И, наконец, главное: разве мало было в Галилее молодых энтузиастов, которые имели нежную душу и детскую веру? Как же случилось, что именно в евангельских событиях берет свой исток вселенская река христианства?
Да, Ренан хотел создать не свод дотошных мудрствовании над текстами, а живой образ. И образ был создан, но вымышленный, и вымышленный неудачно, Повинно в этом не чутье историка и не талант писателя, а то смутное путаное мировоззрение, которое владело Ренаном.
В сравнении с этой коренной неудачей отступают на второй план всевозможные фантазии, наполняющие книгу: и о роковой роли Крестителя, и о перемене в настроении Христа, и о многом другом.
Еще в 1857 году Ренан писал, что историки должны подходить к жизни Христа с таким же благоговением, как старинные мастера к картинам на евангельский сюжет. Но на практике он превратил этот призыв в фарс. Это видно хотя бы из трактовки Ренаном Гефсиманской молитвы Спасителя в час Его смертельной скорби. Она истолкована в книге по меньшей мере тривиально, если не кощунственно. За каждым словом здесь сквозит одна-единственная мысль: "Он человек. Он просто человек. Он такой же человек, как мы, - не более". И этого было достаточно, чтобы опошлить, сделать элементарным и плоским трагическое и священное.

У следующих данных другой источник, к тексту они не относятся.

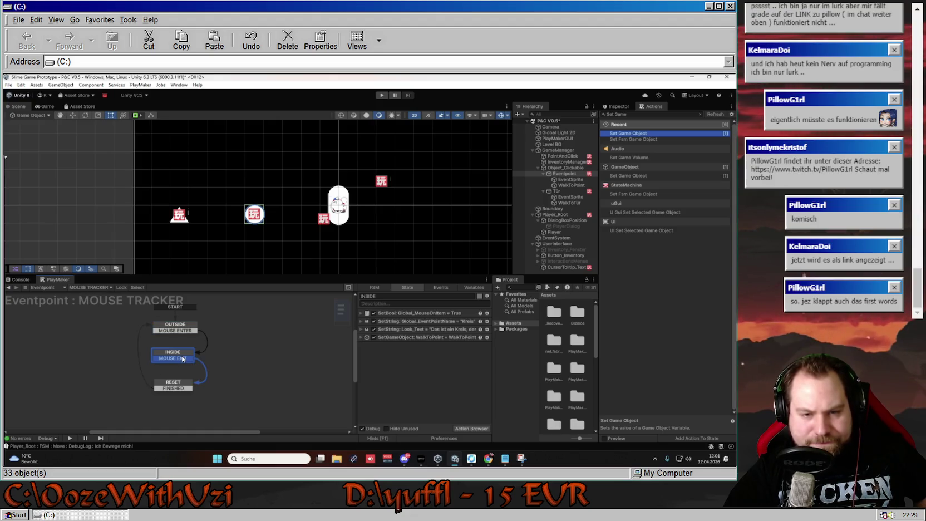
click(396, 330)
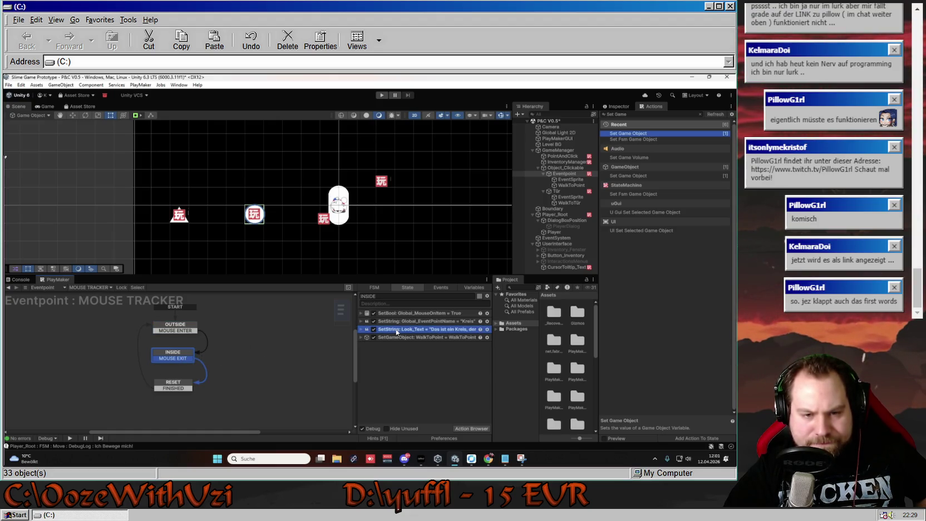
click(360, 329)
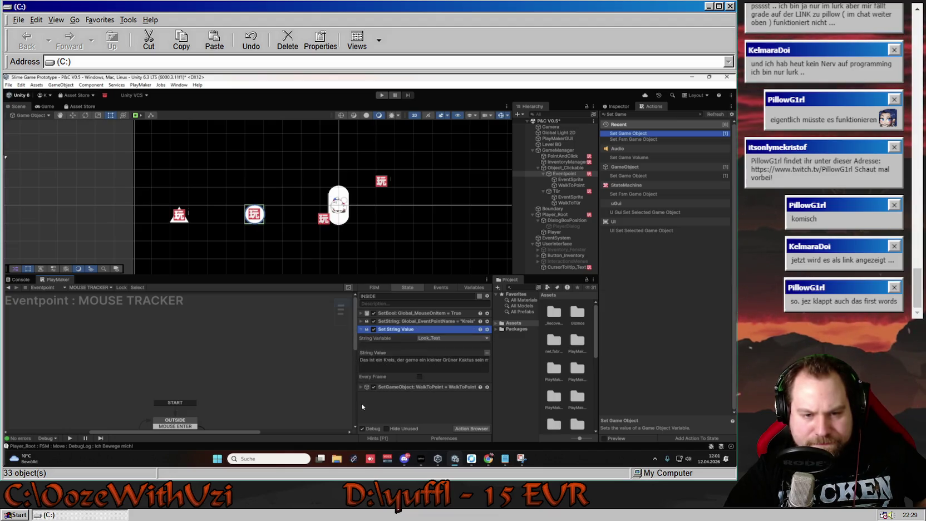
click(362, 386)
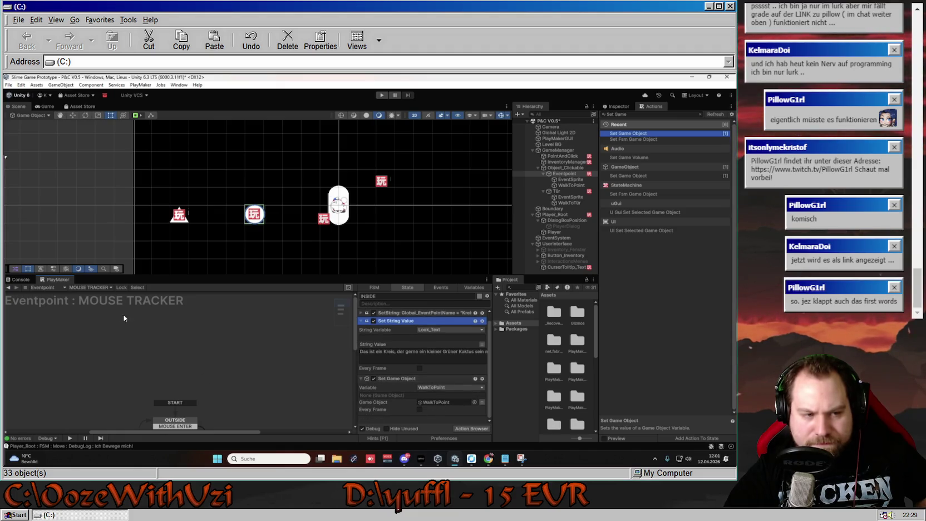
- Pan the MAIN LOGIC graph, return to MOUSE TRACKER, and collapse INSIDE's actions to summaries
click(89, 287)
click(91, 296)
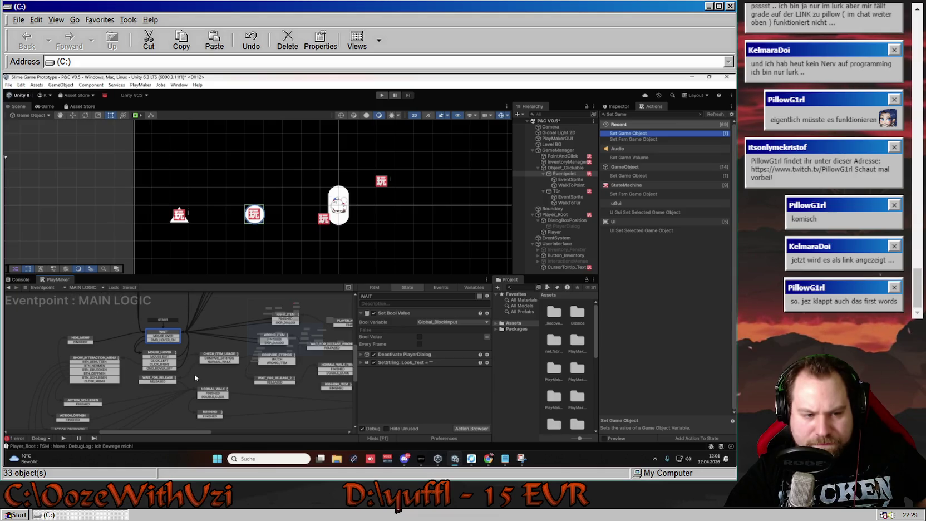
drag(194, 374, 160, 359)
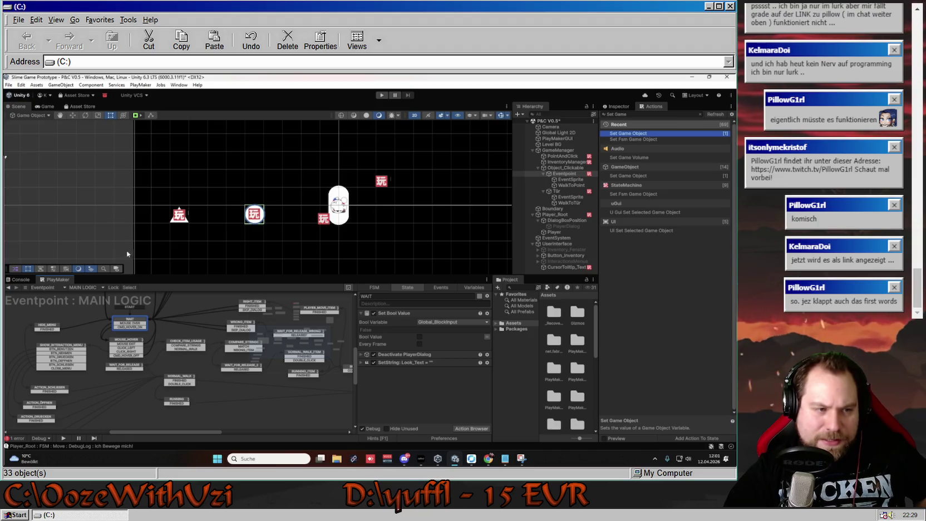
click(98, 288)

Ренан хотел объяснить происхождение христианства с чисто рациональной точки зрения, но ничего не объяснил. Ведь христианство родилось не из моральных сентенций. Таких сентенций мы можем в избытке найти у философа Сенеки, современника евангельских событий, и у других мудрецов древности. Неповторимым является само свидетельство Христа, которое Ренан пытается отрицать,
Наука не может ни опровергнуть, ни подтвердить этого самосвидетельства Иисусова. Здесь в свои права вступает вера. Но то, что любой историк находит в Евангелиях, противоречит концепции об Основателе христианства как религиозном моралисте.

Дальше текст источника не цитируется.